ATIVIDADE
No texto de origem, copie o trecho que começa nas palavras que contêm "Eu trabalhei na" e termina em "teve esse papel.", renomeando "TV Cultura" para "emissora".

TEXTO DE ORIGEM
============

Seria uma mudança fundamental. São Paulo é o núcleo do capitalismo no Brasil. Deixou de ser do capitalismo industrial e passou a ser do capitalismo de serviços e do agronegócio. Você vai para o interior de São Paulo, São José do Rio Preto, é impressionante. A tecnologia a serviço do agro.

Eu trabalhei na TV Cultura na época pré-PSDB, quem estava lá era o PMDB do Quércia, do Fleury. E olha, por incrível que pareça, o Fleury não usava a TV Cultura, eu sou testemunha disso. O presidente da TV Cultura era o Roberto Muylaert e ele e a Beth Carmona, que era diretora de programação, os dois super criativos, davam liberdade para as coisas acontecerem.

Naquela época se fez Castelo Rá Tim Bum, o X-Tudo, programação infantil de qualidade, um jornalismo interessante. Muitos programas estão aí até hoje. Quando entra o Mário Covas em 1994, aí é um corte de verbas e a TV Cultura passa a viver com dificuldades. Haveria espaço para uma TV pública de qualidade no Brasil. E a TV Cultura já teve esse papel.

Acho que não vai ser fácil o Haddad ganhar em São Paulo. Vamos ficar de olho no Rodrigo Garcia. Tem o Haddad como candidato principal, o Tarcísio de Freitas que é o candidato do Bolsonaro e o Rodrigo, candidato e atual governador, pouco conhecido ainda, mas que pode mobilizar o sentimento antipetista moderado. Então o Haddad vai ter dificuldades para enfrentar o Rodrigo Garcia, eu imagino, e o Garcia tem o apoio de prefeitos por todo o interior paulista.

============

[Entradas salvas]
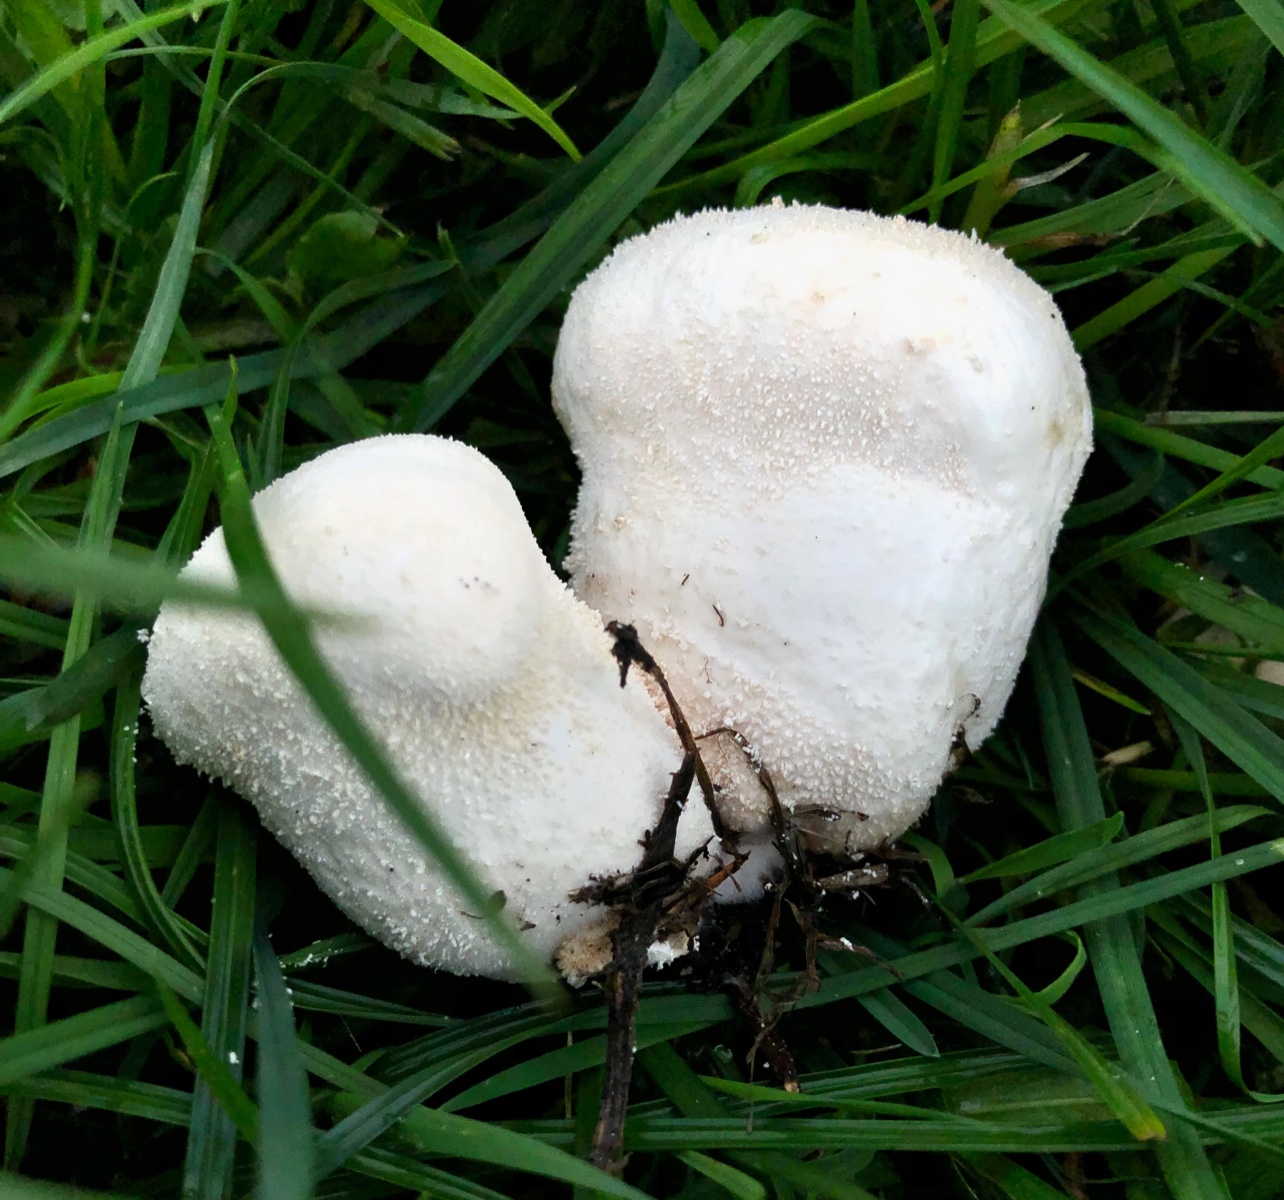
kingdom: Fungi
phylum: Basidiomycota
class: Agaricomycetes
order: Agaricales
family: Lycoperdaceae
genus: Lycoperdon
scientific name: Lycoperdon pratense
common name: flad støvbold
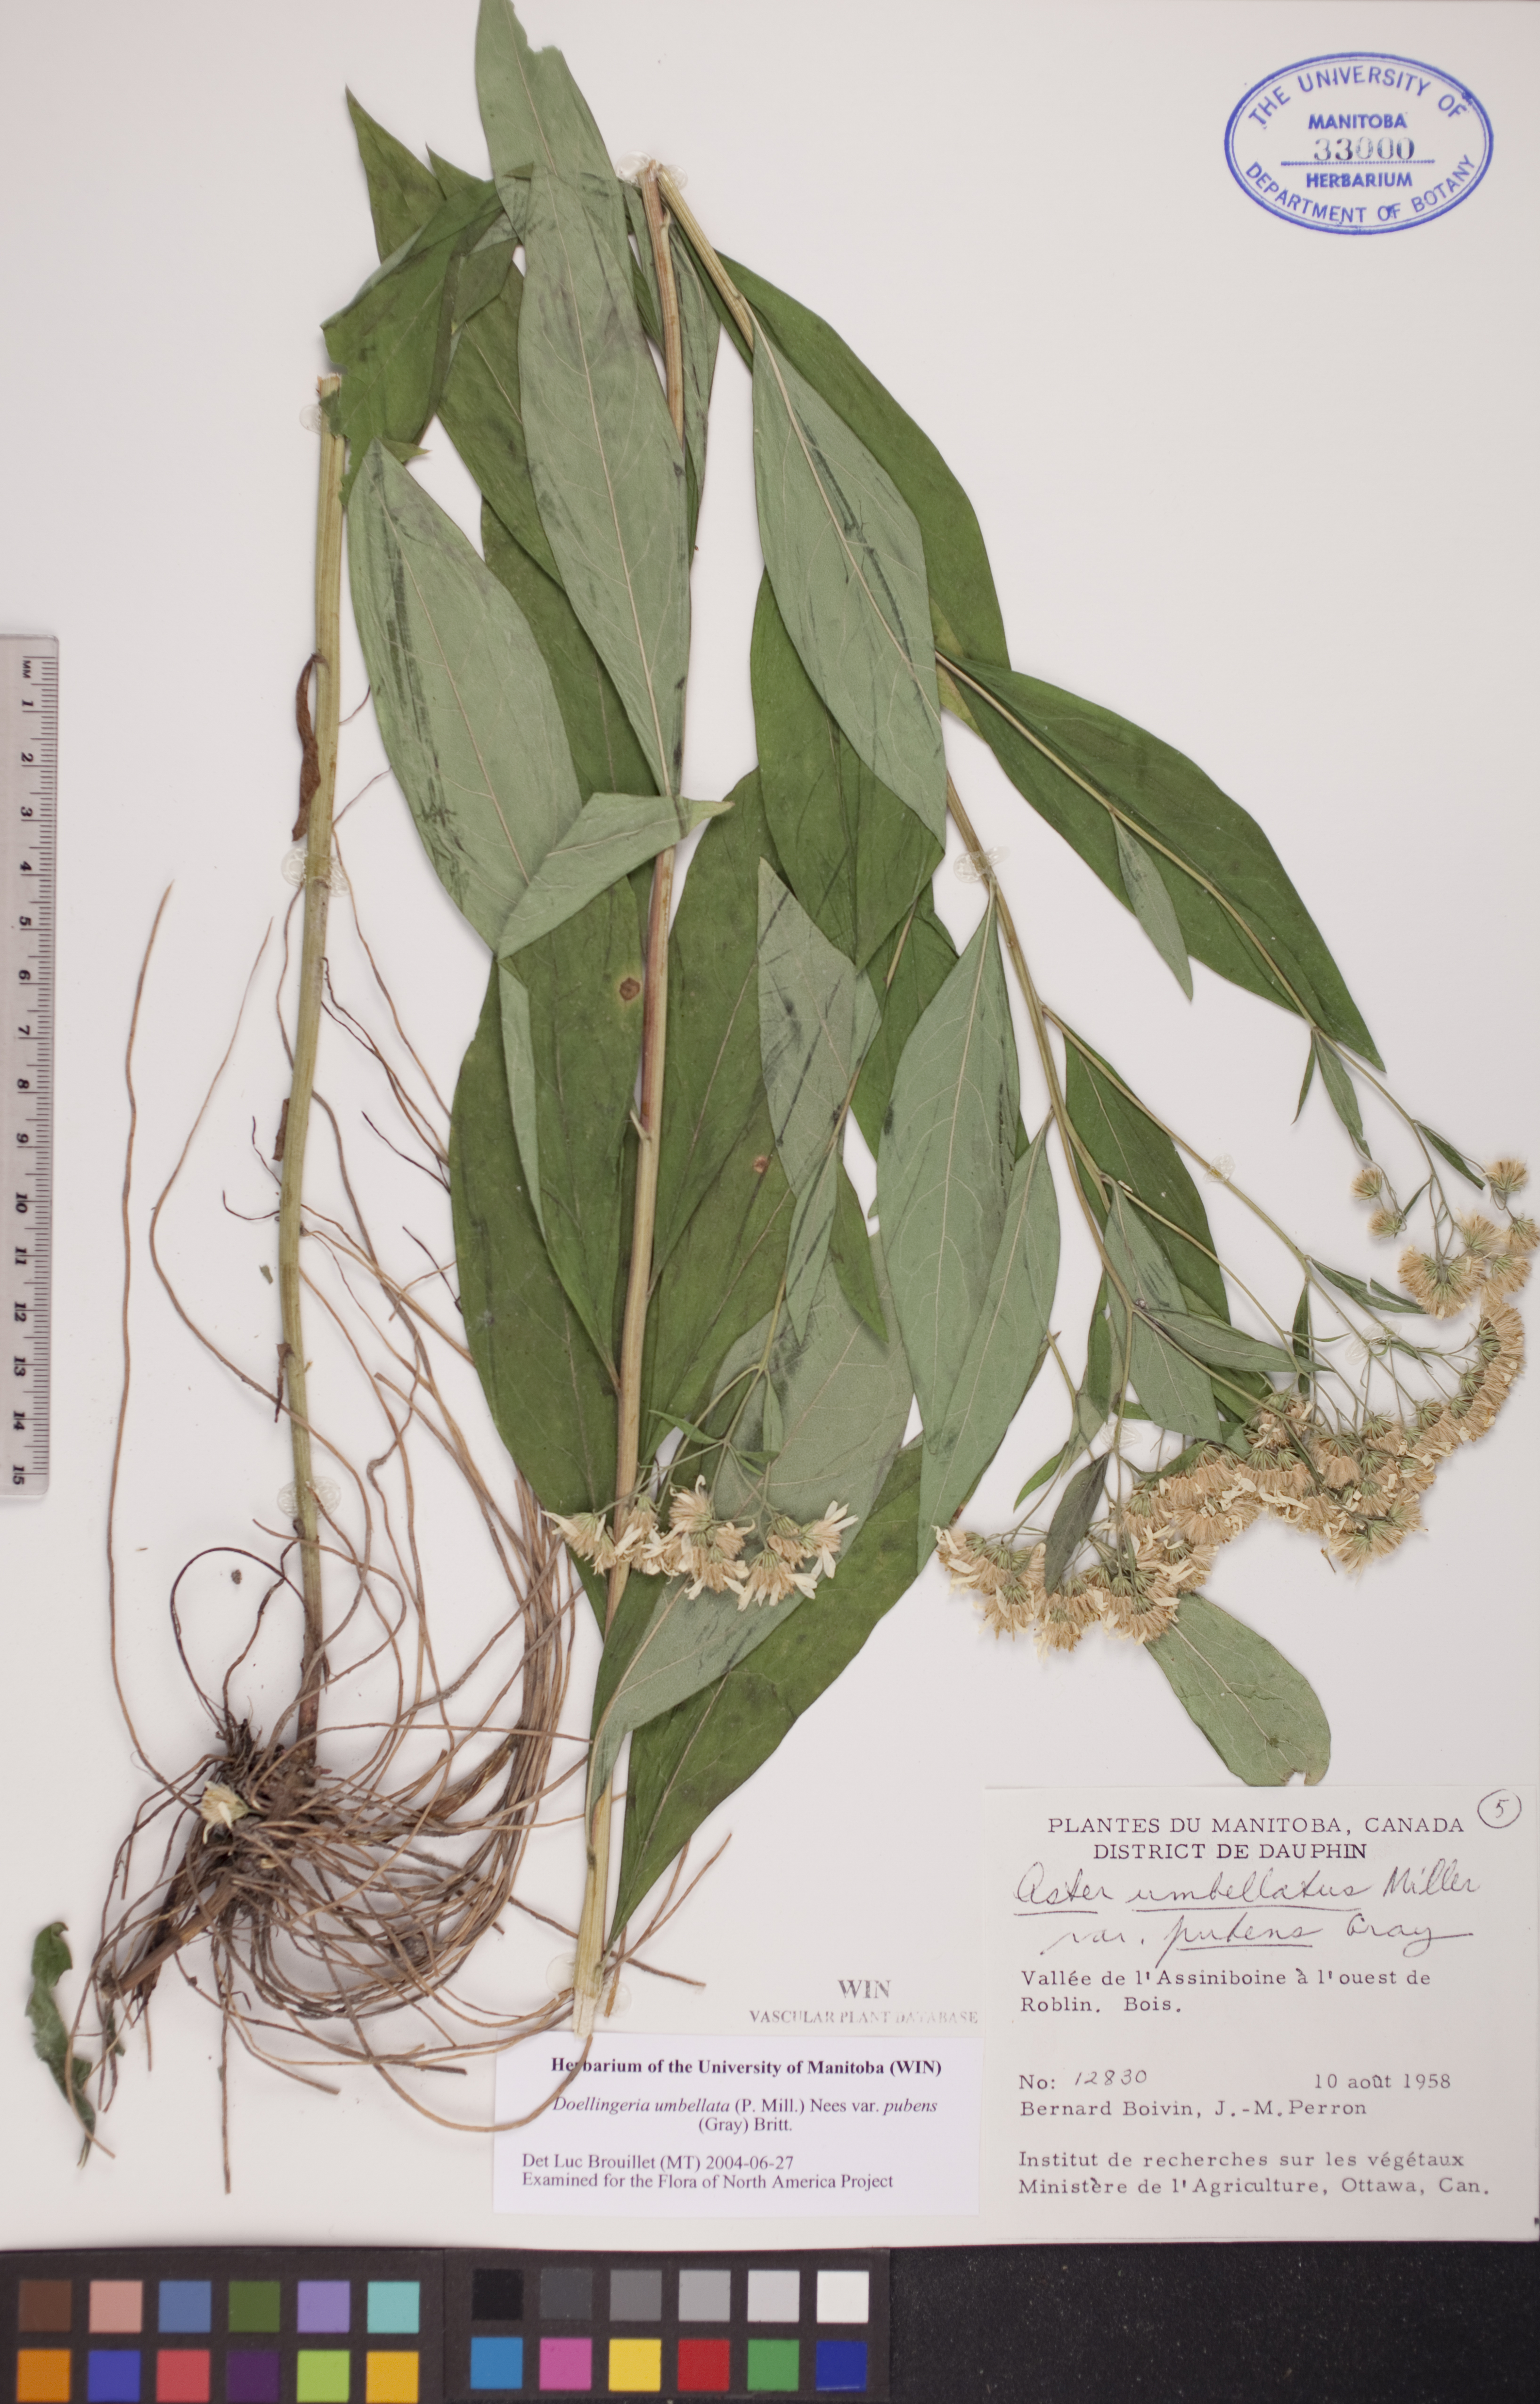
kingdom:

============

SOLUÇÃO
Eu trabalhei na emissora na época pré-PSDB, quem estava lá era o PMDB do Quércia, do Fleury. E olha, por incrível que pareça, o Fleury não usava a emissora, eu sou testemunha disso. O presidente da emissora era o Roberto Muylaert e ele e a Beth Carmona, que era diretora de programação, os dois super criativos, davam liberdade para as coisas acontecerem.

Naquela época se fez Castelo Rá Tim Bum, o X-Tudo, programação infantil de qualidade, um jornalismo interessante. Muitos programas estão aí até hoje. Quando entra o Mário Covas em 1994, aí é um corte de verbas e a emissora passa a viver com dificuldades. Haveria espaço para uma TV pública de qualidade no Brasil. E a emissora já teve esse papel.